Em uma das cenas finais de Cinema Paradiso, que revi recentemente ao lado de minha filha, o personagem principal, Totó, retorna à cidadezinha natal na Sicília depois de 30 anos. Está lá para o enterro de um velho amigo, o projecionista Alfredo, que inoculou nele o amor pelo cinema. É um reencontro comovente com um passado no qual Totó foi muito feliz, mas que julgava sepultado. Após rever as filmagens antigas de um grande amor perdido, ele diz à mãe: “Sempre tive medo de voltar. Agora, após tantos anos, achei que estava mais forte, que tinha esquecido muita coisa. No entanto, está tudo diante de mim, como se eu tivesse ficado sempre aqui”. Enquanto minhas lágrimas escorriam, em meio aos beijos proibidos que se sucediam ao final da pequena obra-prima de Giuseppe Tornatore, me dei conta da capacidade que a memória tem de conservar a nossa essência, mesmo com a erosão causada pelas dores e intempéries de décadas etéreas e fugidias.
Assistir novamente a Cinema Paradiso depois de tanto tempo fez o meu próprio passado emergir, como se visitasse a casa onde morei na infância ou viajasse num Fusca para a cidadezinha onde minha mãe nasceu.
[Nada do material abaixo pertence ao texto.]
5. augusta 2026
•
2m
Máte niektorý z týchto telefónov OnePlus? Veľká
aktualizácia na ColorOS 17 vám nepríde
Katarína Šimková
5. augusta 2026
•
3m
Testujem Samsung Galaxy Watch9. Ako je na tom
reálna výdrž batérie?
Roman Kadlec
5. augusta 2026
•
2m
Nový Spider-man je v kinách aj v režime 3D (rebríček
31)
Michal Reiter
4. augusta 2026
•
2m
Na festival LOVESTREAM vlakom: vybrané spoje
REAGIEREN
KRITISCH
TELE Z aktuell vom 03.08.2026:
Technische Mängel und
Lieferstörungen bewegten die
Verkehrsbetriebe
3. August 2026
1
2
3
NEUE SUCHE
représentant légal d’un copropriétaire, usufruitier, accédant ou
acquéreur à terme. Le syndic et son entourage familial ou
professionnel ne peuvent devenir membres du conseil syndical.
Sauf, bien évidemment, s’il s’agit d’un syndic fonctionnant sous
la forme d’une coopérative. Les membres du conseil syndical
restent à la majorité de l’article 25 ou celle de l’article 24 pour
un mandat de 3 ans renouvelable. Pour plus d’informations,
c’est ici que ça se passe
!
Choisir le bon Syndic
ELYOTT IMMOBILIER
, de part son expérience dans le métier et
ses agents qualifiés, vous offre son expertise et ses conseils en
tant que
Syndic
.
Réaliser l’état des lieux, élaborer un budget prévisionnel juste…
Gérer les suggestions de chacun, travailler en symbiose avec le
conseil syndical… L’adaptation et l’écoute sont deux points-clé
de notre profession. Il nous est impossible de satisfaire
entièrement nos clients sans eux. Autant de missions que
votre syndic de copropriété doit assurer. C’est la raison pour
Lembrei de momentos bons com meus pais e irmãos, do início complicado da adolescência, das primeiras namoradas (onde estarão?) e dos amigos que até hoje estão firmes e fortes ao meu lado. Lembrei das minhas aspirações literárias, dos poemas insossos que considerava sublimes, dos escritores, músicos e cineastas que contribuíram para a minha formação. Enfim, fui invadido por essa massa espessa da qual somos feitos e que nos impulsiona, junto com nossos sonhos cada vez mais escassos, rumo ao epílogo. Vinte, trinta, quarenta anos são na verdade pouco mais do que horas, e de tempos em tempos, quando acionamos algum gatilho na memória, eles voltam a nos assombrar.
É mais ou menos o que imagina o velho Eguchi em A Casa das Belas Adormecidas, de Yasunari Kawabata, que estou lendo agora: “Pensando melhor sobre o assunto, mesmo que se falasse de passado muito distante, talvez, no ser humano, memória e reminiscências não pudessem ser definidas como próximas ou distantes unicamente por ser sua data antiga ou recente. Pode acontecer que, mais do que o dia de ontem, os acontecimentos da infância, sessenta anos atrás, tenham ficado guardados na memória e fossem recordados de uma forma mais nítida e mais viva. Isso não acontece com mais frequência na velhice? Além disso, não haveria casos em que os acontecimentos da infância contribuiriam para formar o caráter e dar direcionamento à vida de uma pessoa?".
Outro dia, uma amiga escreveu sobre o sentimento de inadequação que teve ao assistir recentemente a um show da Blitz, banda que fez um sucesso avassalador no início dos anos 80, mas que hoje sobrevive do saudosismo que esse período ainda provoca em muita gente. Ela não se reconhecia no plateia ao redor, formada em sua maioria por pessoas com mais de 40 anos. E concluiu: “O tempo passa, mas você não passa junto com ele. O seu corpo já tem 45 anos, mas você tem certeza que ainda não passou dos 30. Não é nenhum tipo de síndrome, nem é nenhuma não-aceitação da idade. É só uma sensação ruim de não estar em ‘casa’. Deu vontade de sair correndo dali, entrar no Circo Relâmpago e abraçar minha gente”. Como ela, eu também estava lá no Circo Relâmpago. Um garoto de 14 anos, que andava tranquilo pelas ruas da Pituba e idolatrava aquela gente bronzeada mostrando seu valor nos palcos, como hoje minha filha idolatra Demi Lovato ou os rapazes de um tal One Direction.